Vi a Ranov en el exterior del gran complejo con otro hombre cerca de un coche azul largo. Su acompañante era alto y elegante, con su traje de verano y el sombrero, y algo me impulsó a detenerme a la sombra de la puerta. Se hallaban enfrascados en una vehemente conversación, que se interrumpió con brusquedad. El hombre apuesto dio a Ranov una palmada en la espalda y subió al vehículo. Yo también sentí el leve impacto de la cordial palmada, porque conocía el gesto y lo había experimentado. Por increíble que pareciera, el hombre que salía ahora poco a poco del polvoriento aparcamiento era Géza József. Retrocedí hacia el interior del patio y volví al lado de Stoichev y Helen con la mayor rapidez posible. Helen me dirigió una mirada penetrante. Tal vez también ella estaba empezando a confiar en mis intuiciones. La llevé a un lado un momento, y Stoichev, aunque parecía perplejo, era demasiado educado para hacerme preguntas.
—Creo que József está aquí —susurré a toda prisa—. No le vi la cara, pero alguien muy parecido a él estaba hablando con Ranov hace un momento.
—Mierda —dijo Helen en voz baja. Creo que fue la primera y última vez que le oí decir una palabrota.
Un momento después Ranov se acercó corriendo.
—Es hora de cenar —dijo sin más, y yo me pregunté si se habría arrepentido de dejarnos a solas con Stoichev, aunque fuera unos pocos minutos.
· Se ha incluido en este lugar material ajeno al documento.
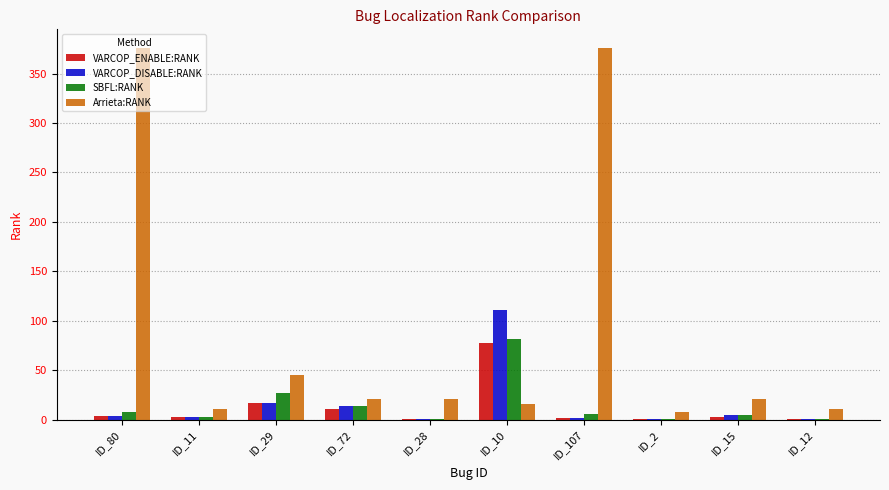

What are all the series names shown in the legend?

VARCOP_ENABLE:RANK, VARCOP_DISABLE:RANK, SBFL:RANK, Arrieta:RANK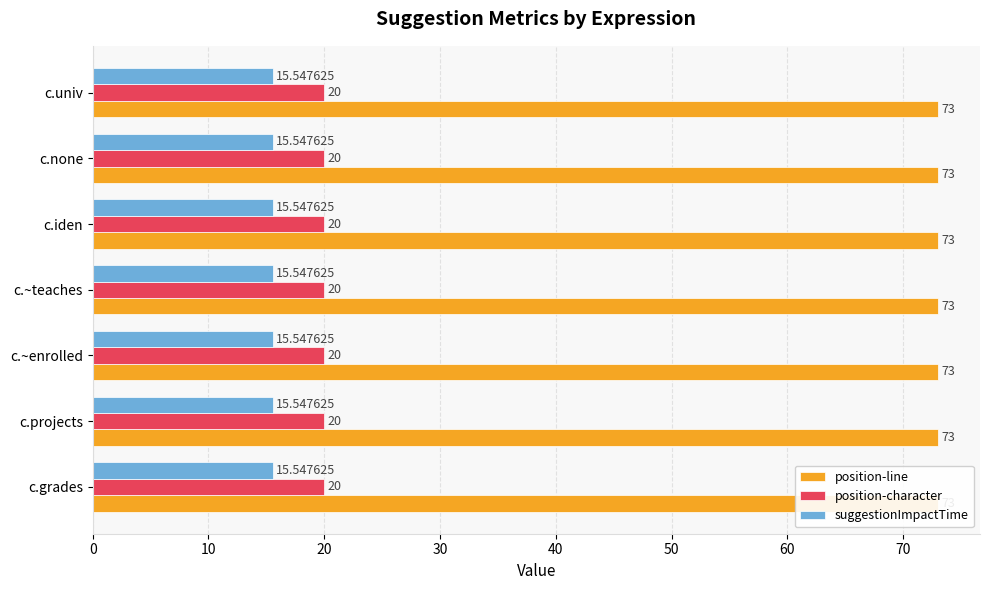

Rank the series by their maximum value, from highest to lowest.

position-line, position-character, suggestionImpactTime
Su tono me convenció de que no me había visto fuera—. Vengan conmigo. Vamos a cenar.
La cena del silencioso monasterio era deliciosa, platos caseros servidos por dos monjes. Un puñado de turistas se alojaba en la hostería con nosotros, y observé que algunos hablaban otros idiomas, además del búlgaro. Los de habla alemana debían proceder de Alemania del Este, pensé, y tal vez el otro sonido era checo. Comimos con avidez, sentados a la larga mesa de madera, con los monjes alineados en otra mesa cercana, y pensé con placer en los catres estrechos que nos aguardaban. Helen y yo no gozábamos de un momento a solas, pero sé que ella debía estar pensando en la presencia de József. ¿Qué estaría tramando con Ranov? Mejor dicho, ¿qué quería de nosotros? Recordé que Helen me había advertido de que nos seguían. ¿Quién le había dicho dónde estábamos?
Había sido un día agotador, pero yo estaba tan ansioso por ir a Bachkovo que me habría ido de buena gana a pie si así hubiera podido llegar antes. En cambio, nos fuimos a dormir para el viaje del día siguiente. Mezclada con los ronquidos de Berlín Este y Praga escuché la voz de Rossi reflexionar sobre algún punto controvertido de nuestro trabajo, y a Helen diciendo, divertida por mi falta de perspicacia: «Me casaré contigo, por supuesto».